This is a question many of us wrestle with. Age used to be the major factor, but now there is no official retirement age in New Zealand, although there are some exceptions. While some stop working around the age of 65 when New Zealand Superannuation and other pension schemes kick in, this isn’t the case for everyone. Nearly one in four people aged 65+ choose to remain in paid employment, and this number is growing. Many enjoy their job; the role may provide a sense of identity, status, meaning, responsibility, challenge and fulfilment. Others enjoy the structure of the working week with a regular schedule and established routines developed over a lifetime. Some people appreciate the social interaction with colleagues and clients, especially if they have little social connection outside of the workplace. Which of these statements resonate with you?
Regardless, most people will want to retire at some point so the earlier you start planning, the better prepared you will be when you do retire. Here are some additional considerations:
- What’s your perspective on retirement? Increased longevity is a global phenomenon. The reality is that many of us will have almost as many years after fulltime work as we spent in full-time work. Retirement may be a welcome change of direction, or simply a change of employer or employment.
- How has your general health and wellness changed over the decades? How do you manage your health now? How might this change in the future? What steps do you need to take to increase/maintain your wellbeing?
- What are the pros and cons re the nature of your job and related aspects – e.g., your profession, identity, recognition, intellectual/physical stimulation, and the potential impact of stepping off the career ladder etc. Examples of things you might like to give up may include the daily commute, rush hour traffic, meetings, unfulfilling work, disrespectful colleagues/clients, and the changing workplace environment.
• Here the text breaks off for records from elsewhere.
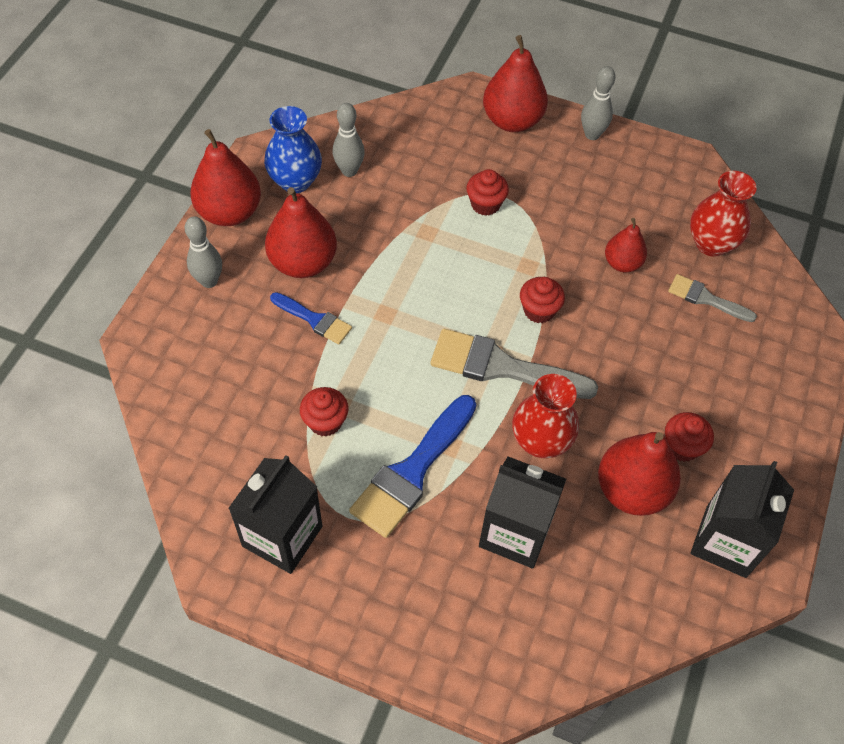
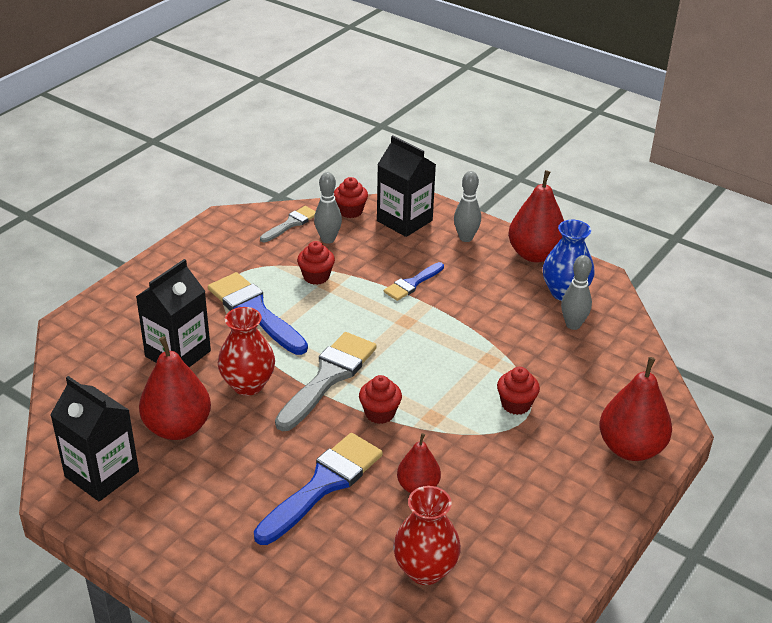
camera: 105 degrees right, 20 degrees down
black carton [228,455,322,574] -> black carton moved to [377,135,436,237]
red pear [265,187,337,278] -> none
grey bowling pin [581,66,616,140] -> grey bowling pin moved to [314,172,342,244]
red cupcake [665,412,714,462] -> red cupcake moved to [334,177,368,218]
grey brush [668,274,757,322] -> grey brush moved to [260,206,316,242]
none -> blue brush [254,433,383,545]

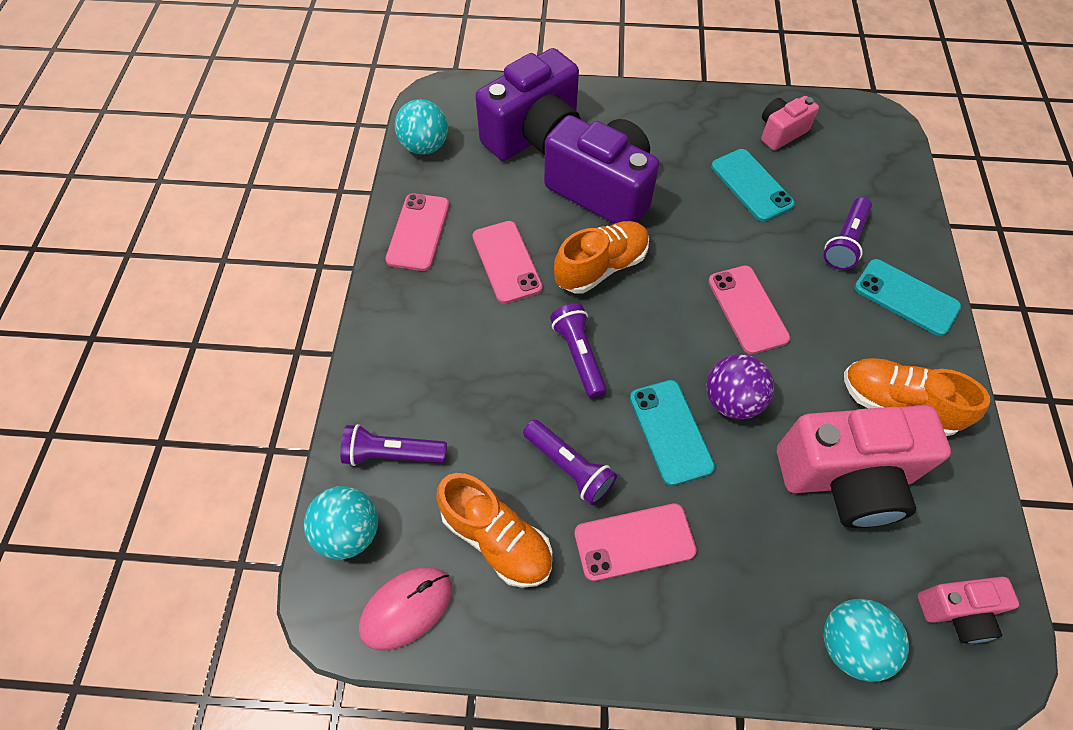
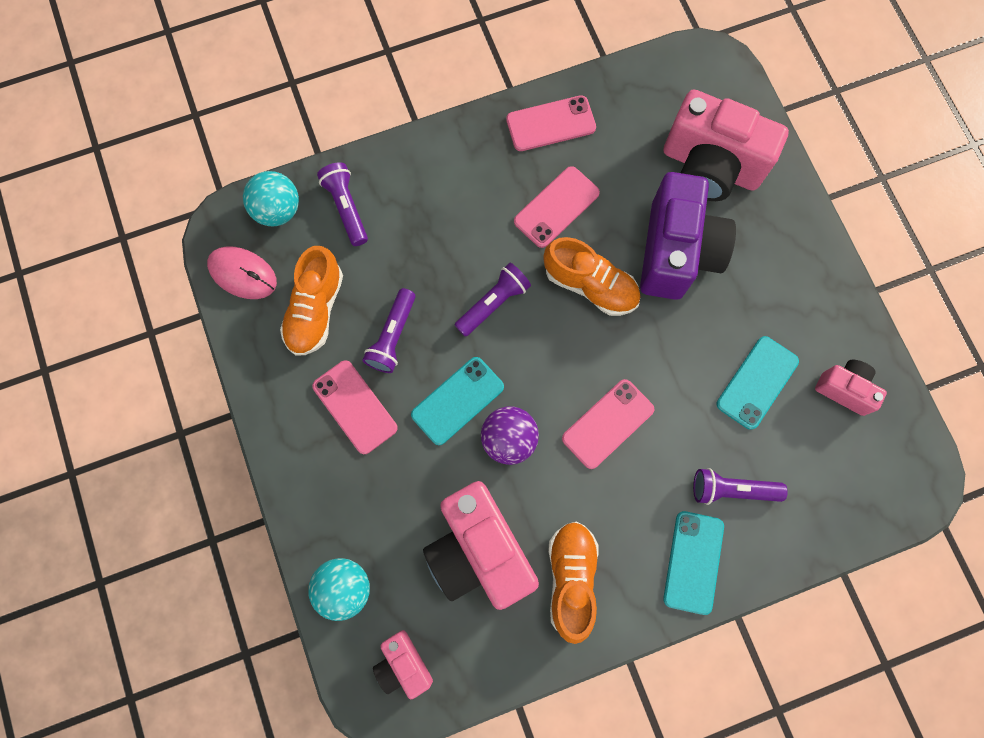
camera: 65 degrees right, 15 degrees up
turquoise ball [395,99,448,155] -> none
purple camera [475,48,581,161] -> pink camera [664,90,789,201]

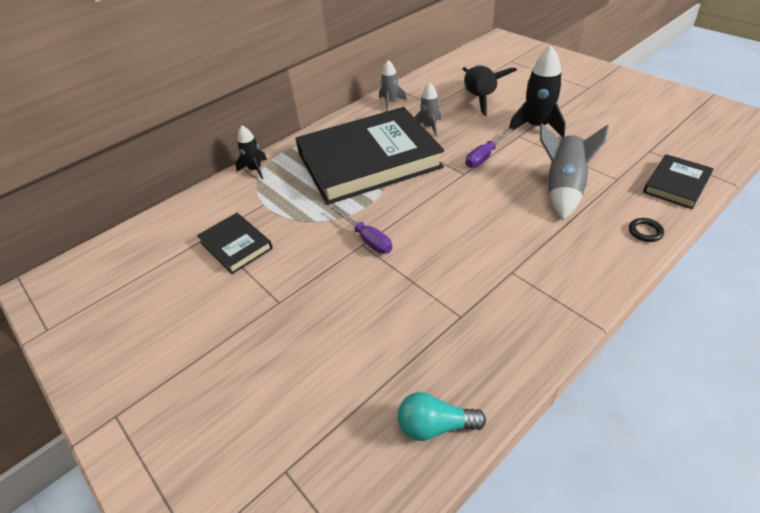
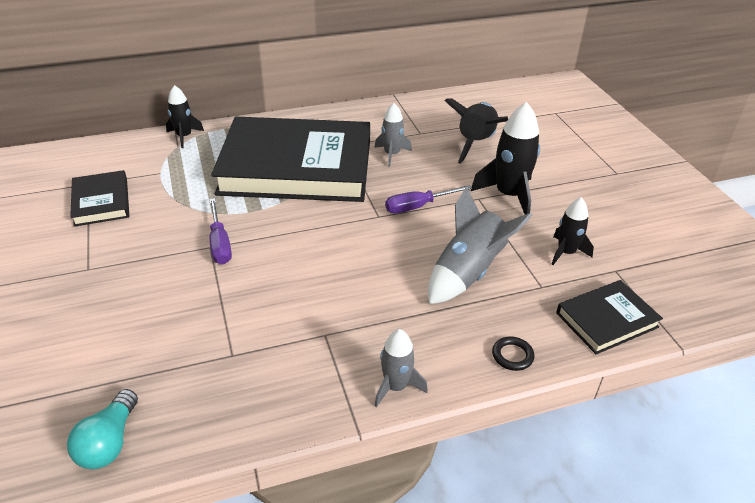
camera: 20 degrees right, 5 degrees down
grey rocket [379,60,407,111] -> grey rocket moved to [375,329,428,408]
turquoise light bulb [398,392,486,441] -> turquoise light bulb turned 105 degrees counterclockwise [67,389,138,469]
none -> black rocket [551,197,594,265]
- What is your financial situation – can you afford to retire? The amount of money you will need in the short and the longer term to sustain the lifestyle you’ve planned. depends on multiple factors. Its strongly recommended you seek financial advice way before you intend to retire.
- Your family circumstances. Do you want the chance to spend more time with your partner and your whanau? How might you do this? What routines might need to change to accommodate shared and individual interests?
- Relationships – Who is important in your life now? Who will be important in your life after paid work when you may no longer see your colleagues on a regular basis? How will you meet and interact more with people who spark joy in your life, and spend less time with those who don’t? Nurturing and enhancing meaningful relationships is key to avoiding loneliness, which is the single biggest factor in declining health in older people.
- How will you spend your time in retirement? You’ll have the freedom to restructure your time and pursue new interests and activities. This is an opportunity to change gears, take on new challenges and channel your energy into things that matter. The possibilities are infinite! Have you got compelling things to do?
This is just a sample of things to consider if retirement is on the horizon for you. While each of us are wired differently, how we age and how we feel about it influences our choices. The key is to plan, and then you can make conscious decisions. After all, retirement is not ending a career – it’s redefining yourself.